Data under study

● ● ●

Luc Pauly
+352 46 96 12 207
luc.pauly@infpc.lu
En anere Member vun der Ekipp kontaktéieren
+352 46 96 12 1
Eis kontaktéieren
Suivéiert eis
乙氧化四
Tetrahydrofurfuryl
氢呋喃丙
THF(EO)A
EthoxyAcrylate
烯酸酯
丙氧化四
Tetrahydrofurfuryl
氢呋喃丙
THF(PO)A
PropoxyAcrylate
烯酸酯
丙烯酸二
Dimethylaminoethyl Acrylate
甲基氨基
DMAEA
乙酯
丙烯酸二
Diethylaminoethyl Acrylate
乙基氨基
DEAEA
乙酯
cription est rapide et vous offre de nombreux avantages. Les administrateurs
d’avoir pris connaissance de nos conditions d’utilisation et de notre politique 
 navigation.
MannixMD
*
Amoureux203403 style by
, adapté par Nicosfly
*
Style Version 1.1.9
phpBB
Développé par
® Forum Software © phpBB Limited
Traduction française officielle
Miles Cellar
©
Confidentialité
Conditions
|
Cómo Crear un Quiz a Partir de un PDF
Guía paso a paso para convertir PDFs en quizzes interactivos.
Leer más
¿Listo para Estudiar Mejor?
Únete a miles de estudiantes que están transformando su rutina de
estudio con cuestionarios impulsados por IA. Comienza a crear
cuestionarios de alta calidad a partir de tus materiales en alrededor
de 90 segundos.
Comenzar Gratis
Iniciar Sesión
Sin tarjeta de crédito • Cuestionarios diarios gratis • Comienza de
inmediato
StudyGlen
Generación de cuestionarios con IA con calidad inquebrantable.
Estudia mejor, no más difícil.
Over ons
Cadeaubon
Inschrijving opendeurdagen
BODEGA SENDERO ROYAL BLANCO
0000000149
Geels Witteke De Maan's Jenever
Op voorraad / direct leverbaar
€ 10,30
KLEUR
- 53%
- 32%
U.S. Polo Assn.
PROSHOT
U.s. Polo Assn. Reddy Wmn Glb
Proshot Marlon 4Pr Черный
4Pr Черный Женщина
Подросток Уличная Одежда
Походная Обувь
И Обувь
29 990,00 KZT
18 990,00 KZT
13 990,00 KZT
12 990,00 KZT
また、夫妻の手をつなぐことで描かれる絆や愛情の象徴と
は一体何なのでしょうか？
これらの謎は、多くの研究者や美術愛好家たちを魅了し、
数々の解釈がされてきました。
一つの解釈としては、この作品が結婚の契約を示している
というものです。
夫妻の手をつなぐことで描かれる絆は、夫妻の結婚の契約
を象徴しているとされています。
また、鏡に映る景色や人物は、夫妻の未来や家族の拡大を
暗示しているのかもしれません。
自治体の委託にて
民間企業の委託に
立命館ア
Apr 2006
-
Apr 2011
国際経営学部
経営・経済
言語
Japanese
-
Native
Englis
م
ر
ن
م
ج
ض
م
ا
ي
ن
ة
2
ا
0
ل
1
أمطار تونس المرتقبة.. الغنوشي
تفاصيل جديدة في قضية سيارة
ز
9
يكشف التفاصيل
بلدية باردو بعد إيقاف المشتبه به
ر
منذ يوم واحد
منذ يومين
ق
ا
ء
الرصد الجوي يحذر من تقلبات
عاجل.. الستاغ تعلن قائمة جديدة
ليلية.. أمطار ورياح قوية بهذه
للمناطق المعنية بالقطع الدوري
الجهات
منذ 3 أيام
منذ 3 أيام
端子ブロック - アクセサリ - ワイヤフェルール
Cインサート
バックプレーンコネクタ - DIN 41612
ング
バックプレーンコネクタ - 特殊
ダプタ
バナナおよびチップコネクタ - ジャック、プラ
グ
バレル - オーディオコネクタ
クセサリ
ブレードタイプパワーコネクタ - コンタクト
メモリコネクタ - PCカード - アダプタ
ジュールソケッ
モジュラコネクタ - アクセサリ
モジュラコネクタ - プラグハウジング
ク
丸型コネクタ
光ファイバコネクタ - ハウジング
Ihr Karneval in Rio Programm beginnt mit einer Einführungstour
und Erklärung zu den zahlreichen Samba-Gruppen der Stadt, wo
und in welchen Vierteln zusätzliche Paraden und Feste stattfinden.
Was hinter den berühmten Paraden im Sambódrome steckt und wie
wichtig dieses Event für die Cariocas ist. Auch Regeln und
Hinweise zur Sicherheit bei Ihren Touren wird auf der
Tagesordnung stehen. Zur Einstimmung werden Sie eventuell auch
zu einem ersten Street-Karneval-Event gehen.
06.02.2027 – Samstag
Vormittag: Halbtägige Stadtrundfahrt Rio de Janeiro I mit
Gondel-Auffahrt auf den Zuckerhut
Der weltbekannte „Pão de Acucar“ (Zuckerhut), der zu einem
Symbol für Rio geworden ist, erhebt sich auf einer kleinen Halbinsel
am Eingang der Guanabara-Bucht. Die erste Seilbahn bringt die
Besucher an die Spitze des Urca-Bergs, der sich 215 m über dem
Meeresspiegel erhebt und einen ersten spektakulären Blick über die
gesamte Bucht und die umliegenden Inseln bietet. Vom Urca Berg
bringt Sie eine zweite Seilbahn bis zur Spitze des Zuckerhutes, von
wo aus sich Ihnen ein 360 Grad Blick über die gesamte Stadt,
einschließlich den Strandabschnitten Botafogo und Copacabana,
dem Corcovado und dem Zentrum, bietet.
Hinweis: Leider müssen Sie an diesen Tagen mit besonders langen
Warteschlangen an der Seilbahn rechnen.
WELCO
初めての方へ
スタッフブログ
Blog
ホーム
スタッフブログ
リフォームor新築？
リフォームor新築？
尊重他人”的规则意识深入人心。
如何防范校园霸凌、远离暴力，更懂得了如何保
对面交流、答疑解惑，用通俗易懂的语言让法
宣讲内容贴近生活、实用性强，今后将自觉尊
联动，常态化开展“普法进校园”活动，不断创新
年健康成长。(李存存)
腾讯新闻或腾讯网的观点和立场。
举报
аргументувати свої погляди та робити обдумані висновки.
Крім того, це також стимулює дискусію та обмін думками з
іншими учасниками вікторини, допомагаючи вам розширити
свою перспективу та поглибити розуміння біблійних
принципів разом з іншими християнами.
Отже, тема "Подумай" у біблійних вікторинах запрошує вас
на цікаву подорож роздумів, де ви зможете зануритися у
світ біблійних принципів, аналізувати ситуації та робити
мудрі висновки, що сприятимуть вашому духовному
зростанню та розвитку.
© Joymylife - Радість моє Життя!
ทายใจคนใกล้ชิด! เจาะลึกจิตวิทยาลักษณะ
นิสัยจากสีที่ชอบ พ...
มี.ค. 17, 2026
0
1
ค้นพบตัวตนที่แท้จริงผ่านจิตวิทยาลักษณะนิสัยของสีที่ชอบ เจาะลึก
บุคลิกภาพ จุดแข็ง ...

● ● ●

Print the entries once more, identical in every line.

Task solution
Luc Pauly
+352 46 96 12 207
luc.pauly@infpc.lu
En anere Member vun der Ekipp kontaktéieren
+352 46 96 12 1
Eis kontaktéieren
Suivéiert eis
乙氧化四
Tetrahydrofurfuryl
氢呋喃丙
THF(EO)A
EthoxyAcrylate
烯酸酯
丙氧化四
Tetrahydrofurfuryl
氢呋喃丙
THF(PO)A
PropoxyAcrylate
烯酸酯
丙烯酸二
Dimethylaminoethyl Acrylate
甲基氨基
DMAEA
乙酯
丙烯酸二
Diethylaminoethyl Acrylate
乙基氨基
DEAEA
乙酯
cription est rapide et vous offre de nombreux avantages. Les administrateurs
d’avoir pris connaissance de nos conditions d’utilisation et de notre politique 
 navigation.
MannixMD
*
Amoureux203403 style by
, adapté par Nicosfly
*
Style Version 1.1.9
phpBB
Développé par
® Forum Software © phpBB Limited
Traduction française officielle
Miles Cellar
©
Confidentialité
Conditions
|
Cómo Crear un Quiz a Partir de un PDF
Guía paso a paso para convertir PDFs en quizzes interactivos.
Leer más
¿Listo para Estudiar Mejor?
Únete a miles de estudiantes que están transformando su rutina de
estudio con cuestionarios impulsados por IA. Comienza a crear
cuestionarios de alta calidad a partir de tus materiales en alrededor
de 90 segundos.
Comenzar Gratis
Iniciar Sesión
Sin tarjeta de crédito • Cuestionarios diarios gratis • Comienza de
inmediato
StudyGlen
Generación de cuestionarios con IA con calidad inquebrantable.
Estudia mejor, no más difícil.
Over ons
Cadeaubon
Inschrijving opendeurdagen
BODEGA SENDERO ROYAL BLANCO
0000000149
Geels Witteke De Maan's Jenever
Op voorraad / direct leverbaar
€ 10,30
KLEUR
- 53%
- 32%
U.S. Polo Assn.
PROSHOT
U.s. Polo Assn. Reddy Wmn Glb
Proshot Marlon 4Pr Черный
4Pr Черный Женщина
Подросток Уличная Одежда
Походная Обувь
И Обувь
29 990,00 KZT
18 990,00 KZT
13 990,00 KZT
12 990,00 KZT
また、夫妻の手をつなぐことで描かれる絆や愛情の象徴と
は一体何なのでしょうか？
これらの謎は、多くの研究者や美術愛好家たちを魅了し、
数々の解釈がされてきました。
一つの解釈としては、この作品が結婚の契約を示している
というものです。
夫妻の手をつなぐことで描かれる絆は、夫妻の結婚の契約
を象徴しているとされています。
また、鏡に映る景色や人物は、夫妻の未来や家族の拡大を
暗示しているのかもしれません。
自治体の委託にて
民間企業の委託に
立命館ア
Apr 2006
-
Apr 2011
国際経営学部
経営・経済
言語
Japanese
-
Native
Englis
م
ر
ن
م
ج
ض
م
ا
ي
ن
ة
2
ا
0
ل
1
أمطار تونس المرتقبة.. الغنوشي
تفاصيل جديدة في قضية سيارة
ز
9
يكشف التفاصيل
بلدية باردو بعد إيقاف المشتبه به
ر
منذ يوم واحد
منذ يومين
ق
ا
ء
الرصد الجوي يحذر من تقلبات
عاجل.. الستاغ تعلن قائمة جديدة
ليلية.. أمطار ورياح قوية بهذه
للمناطق المعنية بالقطع الدوري
الجهات
منذ 3 أيام
منذ 3 أيام
端子ブロック - アクセサリ - ワイヤフェルール
Cインサート
バックプレーンコネクタ - DIN 41612
ング
バックプレーンコネクタ - 特殊
ダプタ
バナナおよびチップコネクタ - ジャック、プラ
グ
バレル - オーディオコネクタ
クセサリ
ブレードタイプパワーコネクタ - コンタクト
メモリコネクタ - PCカード - アダプタ
ジュールソケッ
モジュラコネクタ - アクセサリ
モジュラコネクタ - プラグハウジング
ク
丸型コネクタ
光ファイバコネクタ - ハウジング
Ihr Karneval in Rio Programm beginnt mit einer Einführungstour
und Erklärung zu den zahlreichen Samba-Gruppen der Stadt, wo
und in welchen Vierteln zusätzliche Paraden und Feste stattfinden.
Was hinter den berühmten Paraden im Sambódrome steckt und wie
wichtig dieses Event für die Cariocas ist. Auch Regeln und
Hinweise zur Sicherheit bei Ihren Touren wird auf der
Tagesordnung stehen. Zur Einstimmung werden Sie eventuell auch
zu einem ersten Street-Karneval-Event gehen.
06.02.2027 – Samstag
Vormittag: Halbtägige Stadtrundfahrt Rio de Janeiro I mit
Gondel-Auffahrt auf den Zuckerhut
Der weltbekannte „Pão de Acucar“ (Zuckerhut), der zu einem
Symbol für Rio geworden ist, erhebt sich auf einer kleinen Halbinsel
am Eingang der Guanabara-Bucht. Die erste Seilbahn bringt die
Besucher an die Spitze des Urca-Bergs, der sich 215 m über dem
Meeresspiegel erhebt und einen ersten spektakulären Blick über die
gesamte Bucht und die umliegenden Inseln bietet. Vom Urca Berg
bringt Sie eine zweite Seilbahn bis zur Spitze des Zuckerhutes, von
wo aus sich Ihnen ein 360 Grad Blick über die gesamte Stadt,
einschließlich den Strandabschnitten Botafogo und Copacabana,
dem Corcovado und dem Zentrum, bietet.
Hinweis: Leider müssen Sie an diesen Tagen mit besonders langen
Warteschlangen an der Seilbahn rechnen.
WELCO
初めての方へ
スタッフブログ
Blog
ホーム
スタッフブログ
リフォームor新築？
リフォームor新築？
尊重他人”的规则意识深入人心。
如何防范校园霸凌、远离暴力，更懂得了如何保
对面交流、答疑解惑，用通俗易懂的语言让法
宣讲内容贴近生活、实用性强，今后将自觉尊
联动，常态化开展“普法进校园”活动，不断创新
年健康成长。(李存存)
腾讯新闻或腾讯网的观点和立场。
举报
аргументувати свої погляди та робити обдумані висновки.
Крім того, це також стимулює дискусію та обмін думками з
іншими учасниками вікторини, допомагаючи вам розширити
свою перспективу та поглибити розуміння біблійних
принципів разом з іншими християнами.
Отже, тема "Подумай" у біблійних вікторинах запрошує вас
на цікаву подорож роздумів, де ви зможете зануритися у
світ біблійних принципів, аналізувати ситуації та робити
мудрі висновки, що сприятимуть вашому духовному
зростанню та розвитку.
© Joymylife - Радість моє Життя!
ทายใจคนใกล้ชิด! เจาะลึกจิตวิทยาลักษณะ
นิสัยจากสีที่ชอบ พ...
มี.ค. 17, 2026
0
1
ค้นพบตัวตนที่แท้จริงผ่านจิตวิทยาลักษณะนิสัยของสีที่ชอบ เจาะลึก
บุคลิกภาพ จุดแข็ง ...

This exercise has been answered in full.